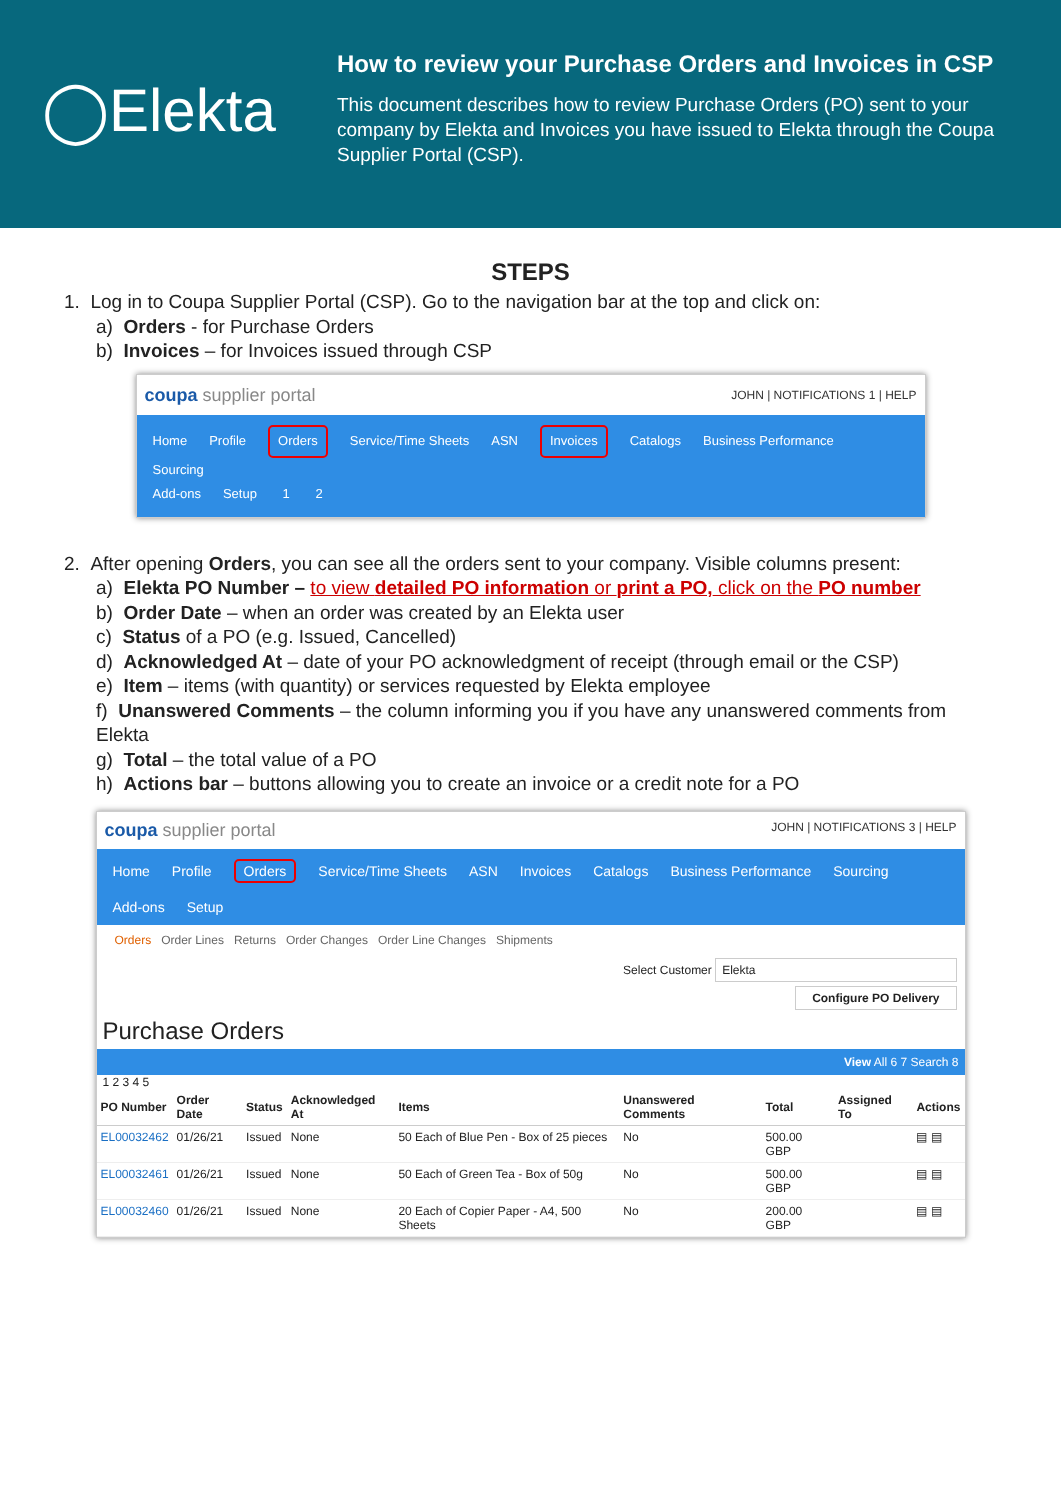◯Elekta
How to review your Purchase Orders and Invoices in CSP
This document describes how to review Purchase Orders (PO) sent to your company by Elekta and Invoices you have issued to Elekta through the Coupa Supplier Portal (CSP).
STEPS
1. Log in to Coupa Supplier Portal (CSP). Go to the navigation bar at the top and click on:
a) Orders - for Purchase Orders
b) Invoices – for Invoices issued through CSP
coupa supplier portal JOHN | NOTIFICATIONS 1 | HELP
Home Profile Orders Service/Time Sheets ASN Invoices Catalogs Business Performance Sourcing
Add-ons Setup 1 2
2. After opening Orders, you can see all the orders sent to your company. Visible columns present:
a) Elekta PO Number – to view detailed PO information or print a PO, click on the PO number
b) Order Date – when an order was created by an Elekta user
c) Status of a PO (e.g. Issued, Cancelled)
d) Acknowledged At – date of your PO acknowledgment of receipt (through email or the CSP)
e) Item – items (with quantity) or services requested by Elekta employee
f) Unanswered Comments – the column informing you if you have any unanswered comments from Elekta
g) Total – the total value of a PO
h) Actions bar – buttons allowing you to create an invoice or a credit note for a PO
coupa supplier portal JOHN | NOTIFICATIONS 3 | HELP
Home Profile Orders Service/Time Sheets ASN Invoices Catalogs Business Performance Sourcing
Add-ons Setup
Orders Order Lines Returns Order Changes Order Line Changes Shipments
Select Customer Elekta
Configure PO Delivery
Purchase Orders
View All 6 7 Search 8
1 2 3 4 5
| PO Number | Order Date | Status | Acknowledged At | Items | Unanswered Comments | Total | Assigned To | Actions |
| --- | --- | --- | --- | --- | --- | --- | --- | --- |
| EL00032462 | 01/26/21 | Issued | None | 50 Each of Blue Pen - Box of 25 pieces | No | 500.00 GBP | | ▤ ▤ |
| EL00032461 | 01/26/21 | Issued | None | 50 Each of Green Tea - Box of 50g | No | 500.00 GBP | | ▤ ▤ |
| EL00032460 | 01/26/21 | Issued | None | 20 Each of Copier Paper - A4, 500 Sheets | No | 200.00 GBP | | ▤ ▤ |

* THE TASK *
Copy exactly, and copy nothing else: the lines from the start of the data above through the line that holds "g) Total – the total value of a PO". The pictures stay out.

* WORKED SOLUTION *
◯Elekta
How to review your Purchase Orders and Invoices in CSP
This document describes how to review Purchase Orders (PO) sent to your company by Elekta and Invoices you have issued to Elekta through the Coupa Supplier Portal (CSP).
STEPS
1. Log in to Coupa Supplier Portal (CSP). Go to the navigation bar at the top and click on:
a) Orders - for Purchase Orders
b) Invoices – for Invoices issued through CSP
coupa supplier portal JOHN | NOTIFICATIONS 1 | HELP
Home Profile Orders Service/Time Sheets ASN Invoices Catalogs Business Performance Sourcing
Add-ons Setup 1 2
2. After opening Orders, you can see all the orders sent to your company. Visible columns present:
a) Elekta PO Number – to view detailed PO information or print a PO, click on the PO number
b) Order Date – when an order was created by an Elekta user
c) Status of a PO (e.g. Issued, Cancelled)
d) Acknowledged At – date of your PO acknowledgment of receipt (through email or the CSP)
e) Item – items (with quantity) or services requested by Elekta employee
f) Unanswered Comments – the column informing you if you have any unanswered comments from Elekta
g) Total – the total value of a PO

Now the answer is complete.